(Stored entries)

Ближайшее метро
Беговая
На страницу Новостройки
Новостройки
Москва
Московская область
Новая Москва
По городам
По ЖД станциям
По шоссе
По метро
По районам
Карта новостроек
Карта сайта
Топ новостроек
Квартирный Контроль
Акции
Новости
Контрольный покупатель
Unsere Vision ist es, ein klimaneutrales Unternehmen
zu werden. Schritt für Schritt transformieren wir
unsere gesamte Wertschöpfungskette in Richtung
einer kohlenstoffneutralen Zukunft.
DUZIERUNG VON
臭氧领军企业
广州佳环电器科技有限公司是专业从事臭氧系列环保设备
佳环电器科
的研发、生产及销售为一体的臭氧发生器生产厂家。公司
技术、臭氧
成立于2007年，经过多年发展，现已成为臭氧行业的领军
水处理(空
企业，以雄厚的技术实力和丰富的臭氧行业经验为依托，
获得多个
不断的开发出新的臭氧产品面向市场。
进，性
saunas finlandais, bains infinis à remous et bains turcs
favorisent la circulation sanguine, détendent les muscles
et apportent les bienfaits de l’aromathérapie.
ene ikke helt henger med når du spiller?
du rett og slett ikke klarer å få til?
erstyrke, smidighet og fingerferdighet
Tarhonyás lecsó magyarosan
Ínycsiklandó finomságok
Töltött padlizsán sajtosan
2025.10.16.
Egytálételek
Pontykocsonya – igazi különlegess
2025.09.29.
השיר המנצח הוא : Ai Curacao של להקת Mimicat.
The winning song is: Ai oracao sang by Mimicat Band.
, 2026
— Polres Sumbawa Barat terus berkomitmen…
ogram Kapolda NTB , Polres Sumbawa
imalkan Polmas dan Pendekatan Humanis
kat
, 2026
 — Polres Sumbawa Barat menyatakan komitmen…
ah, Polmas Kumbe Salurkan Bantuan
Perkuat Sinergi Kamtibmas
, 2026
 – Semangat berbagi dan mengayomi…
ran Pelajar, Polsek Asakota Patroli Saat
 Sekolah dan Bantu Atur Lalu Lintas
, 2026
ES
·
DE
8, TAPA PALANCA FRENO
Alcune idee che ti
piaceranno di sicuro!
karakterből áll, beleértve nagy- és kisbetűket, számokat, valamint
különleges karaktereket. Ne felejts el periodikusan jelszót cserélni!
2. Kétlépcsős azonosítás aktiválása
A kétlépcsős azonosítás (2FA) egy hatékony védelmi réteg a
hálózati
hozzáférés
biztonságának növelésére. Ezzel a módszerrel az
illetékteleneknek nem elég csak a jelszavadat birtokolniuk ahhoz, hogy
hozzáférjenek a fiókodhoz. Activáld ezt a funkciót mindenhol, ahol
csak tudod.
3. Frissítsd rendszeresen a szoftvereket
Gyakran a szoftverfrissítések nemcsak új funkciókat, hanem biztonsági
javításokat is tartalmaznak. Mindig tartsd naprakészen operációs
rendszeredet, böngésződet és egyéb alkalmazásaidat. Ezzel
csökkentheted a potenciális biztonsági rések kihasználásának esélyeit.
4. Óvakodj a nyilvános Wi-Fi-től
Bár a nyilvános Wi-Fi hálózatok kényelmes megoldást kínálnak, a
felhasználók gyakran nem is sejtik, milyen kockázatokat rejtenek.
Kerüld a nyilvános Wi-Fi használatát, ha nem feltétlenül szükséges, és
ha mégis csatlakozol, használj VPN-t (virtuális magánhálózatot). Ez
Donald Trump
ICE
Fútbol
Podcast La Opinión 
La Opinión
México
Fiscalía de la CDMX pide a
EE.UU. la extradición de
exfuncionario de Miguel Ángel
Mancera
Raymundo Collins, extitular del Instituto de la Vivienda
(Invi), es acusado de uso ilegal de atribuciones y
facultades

Action item
Make a copy of each line in the records that has the word "Barat".

Answer area
— Polres Sumbawa Barat terus berkomitmen…
 — Polres Sumbawa Barat menyatakan komitmen…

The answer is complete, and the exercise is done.